### Aufgabe
Beantworte anhand des folgenden Textes über den Spätrücktritt von Lebensversicherungen diese Fragen:
1. Nach wie vielen Jahren verjährt das Rücktrittsrecht laut OGH nicht bereits?
2. Mit Schreiben von welchem Datum erklärte der Konsument seinen Rücktritt vom Vertrag?
3. Welche Bestimmung nannte die Beklagte als Beispiel für verjährungsrechtliche Bestimmungen, die analog anzuwenden wären?

### Lesetext
▽

Zum Inhalt

Verjährung und Rechtsfolgen beim Spätrücktritt von Lebensversicherungen

OGH bestätigt: Das Rücktrittsrecht verjährt nicht bereits nach 3 Jahren und eine Beschränkung der Rückabwicklung auf den Rückkaufswert ist auch beim Spätrücktritt ausgeschlossen.

Ein Verbraucher schloss am 1. August 2008 eine fondgebundene Lebensversicherung ab. Im Zuge des Vertragsabschlusses erhielt der Konsument einen Hinweis auf sein Rücktrittsrecht gemäß § 3 KSchG. Über sein Rücktrittsrecht gemäß § 165a VersVG wurde der Verbraucher nicht aufgeklärt. Mit Schreiben vom 18. Oktober 2017 erklärte der Konsument seinen Rücktritt vom Vertrag und forderte seine geleisteten Prämien abzüglich Risikokosten einschließlich kapitalisierter Zinsen in Höhe von 4 % ab Einzahlung der jeweiligen Prämie. Das Berufungsgericht gab dem Klagebegehren hinsichtlich der eingezahlten Prämien statt und wies das Mehrbegehren ab. Diese Entscheidung wurde nun vom OGH bestätigt. Dabei befasste sich der OGH mit zwei Fragen:

1. Verjährung des Rücktrittsrechts

Die Beklagte befasste den OGH mit der Frage, ob dem "ewigen" Rücktrittsrecht gemäß § 165a VersVG (aF) verjährungsrechtliche Bestimmungen (etwa § 1487 ABGB analog) entgegenstehen könnten?

△

### Vorliegende Angaben
▽

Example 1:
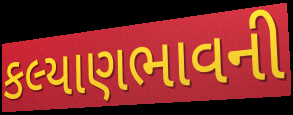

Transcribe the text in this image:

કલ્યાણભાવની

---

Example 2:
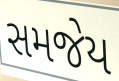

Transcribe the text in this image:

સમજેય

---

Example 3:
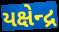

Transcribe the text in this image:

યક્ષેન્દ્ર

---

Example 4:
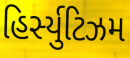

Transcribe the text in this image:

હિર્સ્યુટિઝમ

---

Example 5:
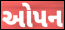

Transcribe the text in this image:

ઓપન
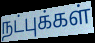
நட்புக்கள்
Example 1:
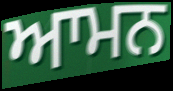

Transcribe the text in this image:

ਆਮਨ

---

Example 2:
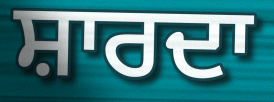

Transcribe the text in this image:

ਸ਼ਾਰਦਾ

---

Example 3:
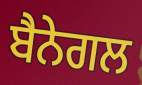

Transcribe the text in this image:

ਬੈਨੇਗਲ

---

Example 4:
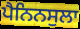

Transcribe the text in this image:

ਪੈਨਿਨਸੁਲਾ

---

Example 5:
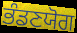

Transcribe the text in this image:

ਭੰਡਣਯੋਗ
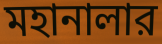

△
▽

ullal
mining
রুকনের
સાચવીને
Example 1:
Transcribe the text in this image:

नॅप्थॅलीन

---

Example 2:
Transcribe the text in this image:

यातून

△
▽

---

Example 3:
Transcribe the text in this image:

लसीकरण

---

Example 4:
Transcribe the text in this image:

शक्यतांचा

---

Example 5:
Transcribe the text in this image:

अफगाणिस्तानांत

△

### Antwort
1. Nach 3 Jahren.
2. Vom 18. Oktober 2017.
3. § 1487 ABGB.